» **Problem details**
Each line in the records below, from the one that contains "146 330 13.27" to the one that contains "655 502 70.38", should be reproduced exactly, the first and last included.

Content starts

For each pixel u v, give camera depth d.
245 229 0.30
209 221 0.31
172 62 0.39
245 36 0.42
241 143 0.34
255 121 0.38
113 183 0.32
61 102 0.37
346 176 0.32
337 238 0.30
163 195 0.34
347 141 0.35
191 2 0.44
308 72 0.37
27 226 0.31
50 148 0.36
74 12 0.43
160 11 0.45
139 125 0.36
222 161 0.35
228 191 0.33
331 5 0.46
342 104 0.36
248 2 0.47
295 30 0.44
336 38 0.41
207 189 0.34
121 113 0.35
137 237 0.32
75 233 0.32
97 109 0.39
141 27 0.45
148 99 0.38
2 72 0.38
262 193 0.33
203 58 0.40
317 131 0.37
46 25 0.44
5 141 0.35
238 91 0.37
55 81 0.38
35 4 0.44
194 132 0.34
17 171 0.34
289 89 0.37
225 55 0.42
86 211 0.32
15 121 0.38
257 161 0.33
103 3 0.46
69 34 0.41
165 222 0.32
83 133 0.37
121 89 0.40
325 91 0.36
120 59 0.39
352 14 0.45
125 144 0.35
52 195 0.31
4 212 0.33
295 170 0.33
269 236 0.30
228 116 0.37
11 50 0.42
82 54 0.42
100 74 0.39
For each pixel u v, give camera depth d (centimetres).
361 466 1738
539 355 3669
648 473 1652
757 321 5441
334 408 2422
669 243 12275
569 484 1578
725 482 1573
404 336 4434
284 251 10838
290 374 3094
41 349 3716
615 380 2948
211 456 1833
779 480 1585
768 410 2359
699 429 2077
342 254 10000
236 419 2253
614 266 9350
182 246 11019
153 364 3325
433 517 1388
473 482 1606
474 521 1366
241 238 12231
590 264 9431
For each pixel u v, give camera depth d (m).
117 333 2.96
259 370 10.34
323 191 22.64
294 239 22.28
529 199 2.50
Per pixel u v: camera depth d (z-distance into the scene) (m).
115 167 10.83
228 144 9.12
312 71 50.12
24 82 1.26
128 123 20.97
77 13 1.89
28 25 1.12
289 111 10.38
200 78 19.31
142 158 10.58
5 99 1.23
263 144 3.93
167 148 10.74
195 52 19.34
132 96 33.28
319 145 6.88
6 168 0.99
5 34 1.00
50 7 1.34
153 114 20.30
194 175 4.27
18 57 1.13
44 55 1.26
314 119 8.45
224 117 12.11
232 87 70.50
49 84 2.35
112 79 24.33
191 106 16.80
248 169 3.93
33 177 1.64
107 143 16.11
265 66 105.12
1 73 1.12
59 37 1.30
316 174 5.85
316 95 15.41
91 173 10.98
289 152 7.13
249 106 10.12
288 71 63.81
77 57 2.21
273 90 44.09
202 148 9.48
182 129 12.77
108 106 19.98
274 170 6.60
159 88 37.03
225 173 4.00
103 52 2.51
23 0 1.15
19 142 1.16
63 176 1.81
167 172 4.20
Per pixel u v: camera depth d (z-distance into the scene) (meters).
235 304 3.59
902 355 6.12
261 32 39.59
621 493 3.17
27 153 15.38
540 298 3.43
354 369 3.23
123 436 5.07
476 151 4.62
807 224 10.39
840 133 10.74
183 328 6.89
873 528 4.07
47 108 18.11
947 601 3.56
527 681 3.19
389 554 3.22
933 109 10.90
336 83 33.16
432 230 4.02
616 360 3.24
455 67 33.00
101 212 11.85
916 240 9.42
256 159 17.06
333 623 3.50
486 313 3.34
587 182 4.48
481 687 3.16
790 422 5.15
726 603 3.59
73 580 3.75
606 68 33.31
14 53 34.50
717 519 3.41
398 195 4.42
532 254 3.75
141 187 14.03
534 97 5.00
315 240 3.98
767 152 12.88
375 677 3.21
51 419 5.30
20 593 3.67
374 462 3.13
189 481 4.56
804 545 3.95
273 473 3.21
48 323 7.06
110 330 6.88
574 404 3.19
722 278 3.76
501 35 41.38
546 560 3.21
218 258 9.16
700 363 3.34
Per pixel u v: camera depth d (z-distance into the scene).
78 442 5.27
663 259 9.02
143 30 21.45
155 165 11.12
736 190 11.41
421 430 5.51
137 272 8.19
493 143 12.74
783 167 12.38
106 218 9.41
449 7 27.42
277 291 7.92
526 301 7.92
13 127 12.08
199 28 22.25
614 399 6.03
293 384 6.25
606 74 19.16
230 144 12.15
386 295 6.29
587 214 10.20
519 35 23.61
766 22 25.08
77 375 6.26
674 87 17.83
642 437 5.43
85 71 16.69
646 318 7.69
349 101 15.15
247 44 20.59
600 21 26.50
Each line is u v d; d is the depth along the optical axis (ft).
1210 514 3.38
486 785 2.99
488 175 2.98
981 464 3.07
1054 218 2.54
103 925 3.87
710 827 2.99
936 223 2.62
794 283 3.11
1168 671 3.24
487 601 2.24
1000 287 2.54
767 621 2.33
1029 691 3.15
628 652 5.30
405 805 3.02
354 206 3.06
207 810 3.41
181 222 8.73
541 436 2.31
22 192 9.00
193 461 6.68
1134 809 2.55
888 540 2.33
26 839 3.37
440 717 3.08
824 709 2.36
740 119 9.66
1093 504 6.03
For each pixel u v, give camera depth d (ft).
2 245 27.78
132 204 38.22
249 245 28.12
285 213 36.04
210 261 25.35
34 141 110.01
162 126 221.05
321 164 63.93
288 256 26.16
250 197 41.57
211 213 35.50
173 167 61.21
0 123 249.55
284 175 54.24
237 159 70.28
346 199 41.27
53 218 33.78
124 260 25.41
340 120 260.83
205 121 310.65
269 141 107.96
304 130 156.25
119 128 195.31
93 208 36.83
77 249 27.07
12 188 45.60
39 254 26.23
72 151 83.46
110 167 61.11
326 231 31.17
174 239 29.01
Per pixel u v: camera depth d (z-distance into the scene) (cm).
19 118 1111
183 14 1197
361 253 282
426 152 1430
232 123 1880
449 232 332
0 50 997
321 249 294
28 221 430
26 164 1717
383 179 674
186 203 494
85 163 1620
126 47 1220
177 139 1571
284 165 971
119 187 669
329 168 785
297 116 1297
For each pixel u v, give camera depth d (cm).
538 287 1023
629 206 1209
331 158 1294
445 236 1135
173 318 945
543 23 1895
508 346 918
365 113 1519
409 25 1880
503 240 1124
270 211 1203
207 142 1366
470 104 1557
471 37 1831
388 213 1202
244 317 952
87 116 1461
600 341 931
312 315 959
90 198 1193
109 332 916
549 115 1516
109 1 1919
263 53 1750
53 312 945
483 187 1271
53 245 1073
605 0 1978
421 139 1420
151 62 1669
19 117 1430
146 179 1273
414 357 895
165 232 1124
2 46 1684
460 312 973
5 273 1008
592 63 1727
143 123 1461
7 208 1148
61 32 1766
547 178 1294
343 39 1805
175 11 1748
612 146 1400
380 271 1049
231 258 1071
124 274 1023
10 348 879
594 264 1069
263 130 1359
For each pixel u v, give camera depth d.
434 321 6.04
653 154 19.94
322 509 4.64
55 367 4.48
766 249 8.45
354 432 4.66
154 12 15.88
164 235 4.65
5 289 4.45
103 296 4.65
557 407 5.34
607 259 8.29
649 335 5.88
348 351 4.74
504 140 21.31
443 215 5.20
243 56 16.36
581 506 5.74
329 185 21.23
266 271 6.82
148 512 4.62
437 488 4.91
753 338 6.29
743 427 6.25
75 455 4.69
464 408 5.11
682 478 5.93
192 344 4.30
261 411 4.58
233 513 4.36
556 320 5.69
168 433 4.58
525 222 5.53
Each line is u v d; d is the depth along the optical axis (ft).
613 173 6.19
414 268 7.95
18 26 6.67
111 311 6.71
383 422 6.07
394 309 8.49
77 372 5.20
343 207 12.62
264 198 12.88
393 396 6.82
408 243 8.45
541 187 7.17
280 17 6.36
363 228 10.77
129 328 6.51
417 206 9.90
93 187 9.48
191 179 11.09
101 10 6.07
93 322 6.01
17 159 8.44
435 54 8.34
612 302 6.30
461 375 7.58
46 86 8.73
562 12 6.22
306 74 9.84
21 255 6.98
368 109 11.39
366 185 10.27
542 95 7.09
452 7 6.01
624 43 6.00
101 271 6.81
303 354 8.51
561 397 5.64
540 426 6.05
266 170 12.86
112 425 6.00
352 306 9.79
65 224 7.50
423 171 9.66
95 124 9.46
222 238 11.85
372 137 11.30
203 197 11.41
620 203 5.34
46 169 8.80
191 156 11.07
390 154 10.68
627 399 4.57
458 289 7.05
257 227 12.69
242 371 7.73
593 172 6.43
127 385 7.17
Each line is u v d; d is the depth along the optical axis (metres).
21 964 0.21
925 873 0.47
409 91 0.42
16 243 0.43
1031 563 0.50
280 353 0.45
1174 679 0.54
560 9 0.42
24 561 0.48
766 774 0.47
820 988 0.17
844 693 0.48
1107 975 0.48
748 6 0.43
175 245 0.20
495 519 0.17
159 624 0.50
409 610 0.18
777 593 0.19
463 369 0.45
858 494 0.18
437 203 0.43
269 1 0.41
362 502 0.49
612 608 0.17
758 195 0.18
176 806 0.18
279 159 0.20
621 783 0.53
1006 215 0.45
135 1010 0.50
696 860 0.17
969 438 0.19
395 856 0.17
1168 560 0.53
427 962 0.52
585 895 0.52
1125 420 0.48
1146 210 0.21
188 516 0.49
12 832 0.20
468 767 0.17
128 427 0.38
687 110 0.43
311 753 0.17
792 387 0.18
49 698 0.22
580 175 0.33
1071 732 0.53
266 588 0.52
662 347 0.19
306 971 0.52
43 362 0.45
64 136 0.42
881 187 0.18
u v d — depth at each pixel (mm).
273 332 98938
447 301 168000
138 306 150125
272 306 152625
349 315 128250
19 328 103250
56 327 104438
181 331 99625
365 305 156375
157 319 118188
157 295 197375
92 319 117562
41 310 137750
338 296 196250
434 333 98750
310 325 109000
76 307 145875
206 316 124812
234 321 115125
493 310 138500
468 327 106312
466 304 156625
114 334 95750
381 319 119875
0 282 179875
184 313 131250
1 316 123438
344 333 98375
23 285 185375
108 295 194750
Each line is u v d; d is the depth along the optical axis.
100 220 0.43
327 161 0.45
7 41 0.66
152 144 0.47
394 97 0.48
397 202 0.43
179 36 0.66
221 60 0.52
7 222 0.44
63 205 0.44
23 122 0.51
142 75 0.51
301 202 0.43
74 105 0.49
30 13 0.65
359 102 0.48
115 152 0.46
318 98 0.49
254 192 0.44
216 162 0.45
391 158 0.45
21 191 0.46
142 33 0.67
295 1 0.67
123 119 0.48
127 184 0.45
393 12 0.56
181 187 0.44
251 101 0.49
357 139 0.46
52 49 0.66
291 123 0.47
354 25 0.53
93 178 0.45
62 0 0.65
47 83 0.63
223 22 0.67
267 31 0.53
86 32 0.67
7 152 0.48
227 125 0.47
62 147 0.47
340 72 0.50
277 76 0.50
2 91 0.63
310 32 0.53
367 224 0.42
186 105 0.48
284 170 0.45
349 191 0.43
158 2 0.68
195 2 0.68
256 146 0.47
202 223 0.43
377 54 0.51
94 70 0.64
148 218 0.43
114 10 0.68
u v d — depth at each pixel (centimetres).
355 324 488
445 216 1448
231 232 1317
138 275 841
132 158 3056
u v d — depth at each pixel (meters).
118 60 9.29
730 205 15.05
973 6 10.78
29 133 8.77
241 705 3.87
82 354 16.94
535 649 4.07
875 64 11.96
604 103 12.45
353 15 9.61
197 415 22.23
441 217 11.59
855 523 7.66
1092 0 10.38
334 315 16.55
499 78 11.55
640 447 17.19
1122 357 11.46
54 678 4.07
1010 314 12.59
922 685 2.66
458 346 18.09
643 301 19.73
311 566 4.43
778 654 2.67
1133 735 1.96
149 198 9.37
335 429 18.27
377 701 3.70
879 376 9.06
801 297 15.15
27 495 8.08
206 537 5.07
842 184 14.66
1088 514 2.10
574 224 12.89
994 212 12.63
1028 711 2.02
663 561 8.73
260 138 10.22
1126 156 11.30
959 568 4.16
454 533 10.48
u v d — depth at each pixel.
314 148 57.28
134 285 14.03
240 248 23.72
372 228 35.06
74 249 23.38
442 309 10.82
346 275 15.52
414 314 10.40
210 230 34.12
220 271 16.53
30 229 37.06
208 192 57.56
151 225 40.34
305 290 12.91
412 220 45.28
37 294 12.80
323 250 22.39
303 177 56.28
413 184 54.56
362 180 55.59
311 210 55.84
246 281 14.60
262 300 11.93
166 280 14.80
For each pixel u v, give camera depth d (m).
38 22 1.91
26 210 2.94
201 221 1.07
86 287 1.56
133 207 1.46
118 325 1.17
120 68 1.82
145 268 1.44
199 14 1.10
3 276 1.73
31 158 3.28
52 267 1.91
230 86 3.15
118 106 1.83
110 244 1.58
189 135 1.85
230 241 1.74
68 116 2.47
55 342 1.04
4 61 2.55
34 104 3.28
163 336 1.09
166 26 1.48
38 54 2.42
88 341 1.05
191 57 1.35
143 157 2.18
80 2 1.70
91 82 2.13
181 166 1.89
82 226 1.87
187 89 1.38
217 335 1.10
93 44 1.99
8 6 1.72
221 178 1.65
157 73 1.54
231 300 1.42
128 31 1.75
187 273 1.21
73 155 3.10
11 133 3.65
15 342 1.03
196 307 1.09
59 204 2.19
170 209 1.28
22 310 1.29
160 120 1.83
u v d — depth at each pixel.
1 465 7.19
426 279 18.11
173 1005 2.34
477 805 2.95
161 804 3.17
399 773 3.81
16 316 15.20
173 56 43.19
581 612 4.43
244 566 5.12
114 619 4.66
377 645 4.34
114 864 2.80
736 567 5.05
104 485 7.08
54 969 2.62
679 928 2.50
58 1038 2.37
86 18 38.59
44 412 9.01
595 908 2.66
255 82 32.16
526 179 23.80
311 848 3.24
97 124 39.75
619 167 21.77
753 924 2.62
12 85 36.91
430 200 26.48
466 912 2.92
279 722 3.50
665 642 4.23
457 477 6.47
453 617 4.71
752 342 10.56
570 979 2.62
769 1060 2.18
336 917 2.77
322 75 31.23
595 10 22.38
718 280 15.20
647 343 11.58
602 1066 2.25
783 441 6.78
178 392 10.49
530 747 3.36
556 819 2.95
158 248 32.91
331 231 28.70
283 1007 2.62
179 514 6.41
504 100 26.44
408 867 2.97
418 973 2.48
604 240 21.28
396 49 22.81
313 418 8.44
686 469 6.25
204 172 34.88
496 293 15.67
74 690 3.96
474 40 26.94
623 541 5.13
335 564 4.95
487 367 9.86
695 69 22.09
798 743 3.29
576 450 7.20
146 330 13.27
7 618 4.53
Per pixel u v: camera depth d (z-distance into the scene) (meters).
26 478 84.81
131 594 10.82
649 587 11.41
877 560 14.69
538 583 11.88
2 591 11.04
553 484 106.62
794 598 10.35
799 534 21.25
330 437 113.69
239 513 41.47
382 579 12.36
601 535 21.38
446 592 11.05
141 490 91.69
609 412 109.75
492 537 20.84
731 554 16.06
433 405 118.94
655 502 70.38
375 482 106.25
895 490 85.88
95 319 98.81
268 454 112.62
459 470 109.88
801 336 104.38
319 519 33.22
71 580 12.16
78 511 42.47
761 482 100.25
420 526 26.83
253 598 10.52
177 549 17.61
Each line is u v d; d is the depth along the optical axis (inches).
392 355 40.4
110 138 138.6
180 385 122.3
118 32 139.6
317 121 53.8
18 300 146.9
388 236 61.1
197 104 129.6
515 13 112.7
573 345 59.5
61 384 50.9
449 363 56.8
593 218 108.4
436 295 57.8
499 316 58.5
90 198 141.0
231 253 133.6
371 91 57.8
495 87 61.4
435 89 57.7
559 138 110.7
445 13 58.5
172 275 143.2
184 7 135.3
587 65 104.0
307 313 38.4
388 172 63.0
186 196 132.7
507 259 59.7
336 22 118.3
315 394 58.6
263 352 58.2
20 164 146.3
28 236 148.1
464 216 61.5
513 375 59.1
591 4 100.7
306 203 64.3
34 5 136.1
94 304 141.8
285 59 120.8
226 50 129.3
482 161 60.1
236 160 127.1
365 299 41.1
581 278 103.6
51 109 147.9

Content ends

» **Result**
146 330 13.27
7 618 4.53
Per pixel u v: camera depth d (z-distance into the scene) (meters).
26 478 84.81
131 594 10.82
649 587 11.41
877 560 14.69
538 583 11.88
2 591 11.04
553 484 106.62
794 598 10.35
799 534 21.25
330 437 113.69
239 513 41.47
382 579 12.36
601 535 21.38
446 592 11.05
141 490 91.69
609 412 109.75
492 537 20.84
731 554 16.06
433 405 118.94
655 502 70.38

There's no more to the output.